On Thu, Sep 13, 2018 at 8:42 AM Martin Schwidefsky
<schwidefsky@xxxxxxxxxx> wrote:
>
> On Wed, 12 Sep 2018 16:02:40 +0200
> Arnd Bergmann <arnd@xxxxxxxx> wrote:
>
> > On Wed, Sep 12, 2018 at 7:29 AM Martin Schwidefsky
> > <schwidefsky@xxxxxxxxxx> wrote:
> > > On Tue, 11 Sep 2018 22:26:54 +0200 Arnd Bergmann <arnd@xxxxxxxx> wrote:
> >
> > This should probably be separate from the change to using compat_ptr()

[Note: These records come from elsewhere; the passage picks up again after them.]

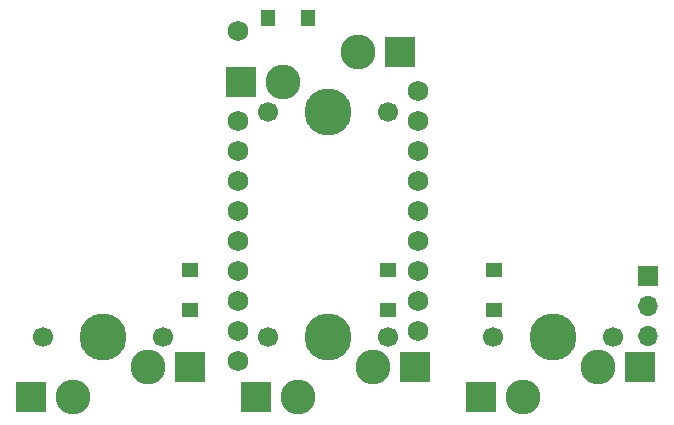
<source format=gbs>
G04 #@! TF.GenerationSoftware,KiCad,Pcbnew,(5.1.10)-1*
G04 #@! TF.CreationDate,2022-01-11T02:43:02-06:00*
G04 #@! TF.ProjectId,arrow,6172726f-772e-46b6-9963-61645f706362,rev?*
G04 #@! TF.SameCoordinates,Original*
G04 #@! TF.FileFunction,Soldermask,Bot*
G04 #@! TF.FilePolarity,Negative*
%FSLAX46Y46*%
G04 Gerber Fmt 4.6, Leading zero omitted, Abs format (unit mm)*
G04 Created by KiCad (PCBNEW (5.1.10)-1) date 2022-01-11 02:43:02*
%MOMM*%
%LPD*%
G01*
G04 APERTURE LIST*
%ADD10C,1.752600*%
%ADD11R,2.550000X2.500000*%
%ADD12C,3.980180*%
%ADD13C,2.950000*%
%ADD14C,1.700000*%
%ADD15O,1.700000X1.700000*%
%ADD16R,1.700000X1.700000*%
%ADD17R,1.400000X1.200000*%
%ADD18R,1.200000X1.400000*%
G04 APERTURE END LIST*
D10*
X227040000Y-128641250D03*
X227040000Y-131181250D03*
X227040000Y-133721250D03*
X227040000Y-136261250D03*
X227040000Y-138801250D03*
X227040000Y-141341250D03*
X227040000Y-143881250D03*
X227040000Y-146421250D03*
X227040000Y-148961250D03*
X211800000Y-151501250D03*
X211800000Y-148961250D03*
X211800000Y-146421250D03*
X211800000Y-143881250D03*
X211800000Y-141341250D03*
X211800000Y-138801250D03*
X211800000Y-136261250D03*
X211800000Y-133721250D03*
X211800000Y-131181250D03*
X211800000Y-123561250D03*
D11*
X245830000Y-152060000D03*
D12*
X238470000Y-149520000D03*
D13*
X235930000Y-154600000D03*
X242280000Y-152060000D03*
D11*
X232380000Y-154600000D03*
D14*
X233390000Y-149520000D03*
X243550000Y-149520000D03*
D11*
X226780000Y-152060000D03*
D12*
X219420000Y-149520000D03*
D13*
X216880000Y-154600000D03*
X223230000Y-152060000D03*
D11*
X213330000Y-154600000D03*
D14*
X214340000Y-149520000D03*
X224500000Y-149520000D03*
D11*
X212060000Y-127930000D03*
D12*
X219420000Y-130470000D03*
D13*
X221960000Y-125390000D03*
X215610000Y-127930000D03*
D11*
X225510000Y-125390000D03*
D14*
X224500000Y-130470000D03*
X214340000Y-130470000D03*
D11*
X207730000Y-152060000D03*
D12*
X200370000Y-149520000D03*
D13*
X197830000Y-154600000D03*
X204180000Y-152060000D03*
D11*
X194280000Y-154600000D03*
D14*
X195290000Y-149520000D03*
X205450000Y-149520000D03*
D15*
X246520000Y-149430000D03*
X246520000Y-146890000D03*
D16*
X246520000Y-144350000D03*
D17*
X233500000Y-143800000D03*
X233500000Y-147200000D03*
X224500000Y-143800000D03*
X224500000Y-147200000D03*
D18*
X217700000Y-122500000D03*
X214300000Y-122500000D03*
D17*
X207750000Y-143800000D03*
X207750000Y-147200000D03*
M02*

</source>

> > in all other drivers, and I could easily drop this change if you prefer,
> > it is meant only as a cosmetic change.
>
> So generic_compat_ioctl_ptrarg will to the compat_ptr thing on the
> "unsigned int cmd" argument? Should work just fine.
It will do it on the "unsigned long arg" argument, I assume that's
what you meant. The "cmd" argument is correctly zero-extended
by the COMPAT_SYSCALL_DEFINE() wrapper on architectures
that need that (IIRC s390 is in that category).
> > I don't think we hit that problem anywhere: in the ioctl
> > argument we pass an 'unsigned long' that has already
> > been zero-extended by the compat_sys_ioctl() wrapper,
> > while any other usage would get extended by the compiler
> > when casting from compat_uptr_t to a 64-bit type.
> > This would be different if you had a function call with the
> > wrong prototype, i.e. calling a function declared as taking
> > an compat_uptr_t, but defining it as taking a void __user*.
> > (I suppose that is undefined behavior).
>
> That is true. For the ioctls we have a compat "unsigned int"
> or "unsigned long" and the system call wrapper must have cleared
> the upper half already. There are a few places where we copy
> a data structure from user space, then read a 32-bit pointer
> from the structure. These get the compat_ptr treatment as well.
> All of those structure definitions should use compat_uptr_t
> though, the compiler has to do the zero extension at the time
> the 32-bit value is cast to a pointer.
There is actually one more case: A number of the newer
interfaces that have ioctl structures with indirect pointers
encoded as __u64, so the layout becomes
and we don't normally need a conversion handler.
An example of this would be the sys_rseq() system call
that passes a relatively complex structure in place
of a pointer:
struct rseq {
...
union {
__u64 ptr64;
#ifdef __LP64__
__u64 ptr;
#else
struct {
#if (defined(__BYTE_ORDER) && (__BYTE_ORDER == __BIG_ENDIAN)) ||
defined(__BIG_ENDIAN)
__u32 padding; /* Initialized to zero. */
__u32 ptr32;
#else /* LITTLE */
__u32 ptr32;
__u32 padding; /* Initialized to zero. */
#endif /* ENDIAN */
} ptr;
#endif
} rseq_cs;
__u32 flags;
};
We require user space to initialize the __padding field to
zero and then use the ptr64 field in the kernel as a pointer:
u64 ptr;
u32 __user *usig;
copy_from_user(&ptr, &t->rseq->rseq_cs.ptr64, sizeof(ptr));
urseq_cs = (struct rseq_cs __user *)(unsigned long)ptr;
but we don't ever clear bit 31 here. A similar pattern is used
in many device drivers (I could not find any that would apply to
s390 though). In theory, 32 bit user space might pass a pointer
with the high bit set in the ptr32 field, and that gets misinterpreted
by the kernel (resulting in -EFAULT).
It would be interesting to know whether there could be user space
that gets compiled from portable source code with a normal
C compiler but produces that high bit set, as opposed to someone
intentially settting the bit just to trigger the bug.
Arnd